Le Olimpiadi ribelli. Volevo esserci anche (R)io. Se Federica Pellegrini sogna un selfie con Bolt

Non posso tacere. Quando due passioni come lo sport e la scrittura si incontrano, restare a guardare e a leggere non è sufficiente. È doveroso e piacevole, ma non mi basta. Dunque, a poche ore dall’inizio delle Olimpiadi – la massima espressione del concetto di Sport, anche se forse non più di “sportività” (vedi il ‘caso Russia’) – ci provo anche io. Ci provo qui, rivolgendomi a tutti i lettori del sito, in maniera personale per sentirmi un po’ meno lontano da Rio de Janeiro, dove…volevo esserci anche io, ma sarà per la prossima volta. Vorrei provare a raccontare qui ogni giorno qualche storia olimpica, non notizie e risultati asettici e rincorsi da tutti i mezzi di informazione (sarebbe una battaglia persa), ma le storie, le emozioni, le sensazioni e tutto quello che circonda il mero risultato sportivo, che
certo rimane negli almanacchi, ma non sempre nel cuore della gente.
Quanto scritto in ogni albo d’oro prima o poi sbiadisce, quello che un atleta incide nei ricordi dei tifosi, no. Ogni mattina, qualche riga di riflessione sulla giornata precedente anche con l’aiuto eccezionale di Alfredo Calligaris, che grazie alla sua storia raccontata nel libro “Il Modellatore di Uomini” che insieme abbiamo scritto, ha incrementato la mia devozione nei confronti dei cinque cerchi. Anche perché mai come in questa epoca, le Olimpiadi possono assumere un ruolo cruciale con tutto il mondo che guarda Rio e Rio che ospita tutto il mondo.
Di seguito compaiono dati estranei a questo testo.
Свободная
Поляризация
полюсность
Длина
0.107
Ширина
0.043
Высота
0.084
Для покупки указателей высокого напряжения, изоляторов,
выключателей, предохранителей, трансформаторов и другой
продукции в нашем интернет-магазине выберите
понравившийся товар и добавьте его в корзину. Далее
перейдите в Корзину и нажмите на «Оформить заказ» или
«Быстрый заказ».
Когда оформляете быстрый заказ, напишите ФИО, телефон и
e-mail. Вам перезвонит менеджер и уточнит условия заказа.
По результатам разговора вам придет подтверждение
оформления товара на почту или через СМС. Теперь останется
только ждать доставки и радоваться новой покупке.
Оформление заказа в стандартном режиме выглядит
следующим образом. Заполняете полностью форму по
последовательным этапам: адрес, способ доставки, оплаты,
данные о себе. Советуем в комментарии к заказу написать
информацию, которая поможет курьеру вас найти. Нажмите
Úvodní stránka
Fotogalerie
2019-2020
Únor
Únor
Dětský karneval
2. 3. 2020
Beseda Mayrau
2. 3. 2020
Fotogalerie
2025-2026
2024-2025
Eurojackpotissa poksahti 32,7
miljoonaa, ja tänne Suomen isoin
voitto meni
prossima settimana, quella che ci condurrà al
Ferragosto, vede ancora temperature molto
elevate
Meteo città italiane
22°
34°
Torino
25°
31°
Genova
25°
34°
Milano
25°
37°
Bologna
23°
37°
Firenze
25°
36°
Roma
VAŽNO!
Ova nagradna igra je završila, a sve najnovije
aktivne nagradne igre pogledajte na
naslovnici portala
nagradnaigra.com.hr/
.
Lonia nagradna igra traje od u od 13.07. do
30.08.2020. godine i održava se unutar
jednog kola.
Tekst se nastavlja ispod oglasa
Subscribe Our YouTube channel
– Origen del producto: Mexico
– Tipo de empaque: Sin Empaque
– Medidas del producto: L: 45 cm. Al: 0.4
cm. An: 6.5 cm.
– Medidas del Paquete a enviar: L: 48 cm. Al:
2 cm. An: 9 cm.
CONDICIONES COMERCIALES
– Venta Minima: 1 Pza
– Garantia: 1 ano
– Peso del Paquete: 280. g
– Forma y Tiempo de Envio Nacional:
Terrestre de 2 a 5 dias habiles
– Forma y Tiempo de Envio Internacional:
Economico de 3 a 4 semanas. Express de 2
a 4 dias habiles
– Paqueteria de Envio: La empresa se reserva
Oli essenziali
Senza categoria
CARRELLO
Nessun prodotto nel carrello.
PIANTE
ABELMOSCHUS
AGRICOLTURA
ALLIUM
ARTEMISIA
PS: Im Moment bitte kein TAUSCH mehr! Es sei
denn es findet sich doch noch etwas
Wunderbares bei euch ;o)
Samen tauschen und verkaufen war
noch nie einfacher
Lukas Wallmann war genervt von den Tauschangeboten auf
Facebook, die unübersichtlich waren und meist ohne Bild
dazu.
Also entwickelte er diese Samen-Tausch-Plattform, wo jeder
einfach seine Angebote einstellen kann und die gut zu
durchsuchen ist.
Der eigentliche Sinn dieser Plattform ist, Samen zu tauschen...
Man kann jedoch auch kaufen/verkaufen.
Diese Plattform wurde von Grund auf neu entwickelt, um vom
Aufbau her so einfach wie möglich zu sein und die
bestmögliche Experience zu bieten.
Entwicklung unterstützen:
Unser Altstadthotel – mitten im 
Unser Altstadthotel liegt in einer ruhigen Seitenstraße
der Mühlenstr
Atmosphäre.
Nell’Antica Grecia, il tempo delle gare olimpiche era quello in cui ogni guerra si fermava e se è vero che anche il nostro mondo sta vivendo ormai una sua guerra, particolare e che ci disorienta, l’occasione della fiamma olimpica che torna ad accendersi dopo quattro anni è ghiotta per congelare gli spari, le uccisioni e le atrocità e fermarsi a riflettere per ripartire più sereni di prima. Utopia? Forse, ma è doveroso pensarla anche così. Una banalità continuare a considerare le Olimpiadi in modo così nobile e come un mezzo capace di portare la pace nel mondo? Forse, ma esiste un altro evento che per più di due settimane tiene a stretto contatto migliaia di persone, fedi, culture e abitudini di tutto il mondo che “bisticciano” al limite per una medaglia d’oro? In attesa della cerimonia di apertura, la prima immagine che mi ha colpito è stata quella di Federica Pellegrini, la nostra porta bandiera. Intervistata ai microfoni di Sky, una campionessa di livello mondiale, un personaggio capace di attirare l’attenzione di tutti, una donna che non è più la sedicenne stralunata che vinse l’argento ad Atene nel 2004 ha fatto brillare gli occhi raccontando che ha visto i tennisti Nadal e Djokovic al Villaggio, ma che non ha avuto il coraggio di avvicinarli anche se avrebbe voluto un selfie con loro e, soprattutto, ha candidamente dichiarato di essere alla ricerca disperata di un selfie con Usain Bolt. L’Olimpiade fa tornare quei bambini che cercano l’autografo del loro idolo, fa tornare i fanciulli nel paese dei balocchi, fa riscoprire la timidezza e il sentirsi piccoli di fronte a mostri sacri dello sport. Eppure lei è Federica Pellegrini. Forse che l’essenza dei Giochi (e che si chiamino Giochi non è un aspetto da lasciare in secondo piano) sia anche in questo ritorno all’infanzia?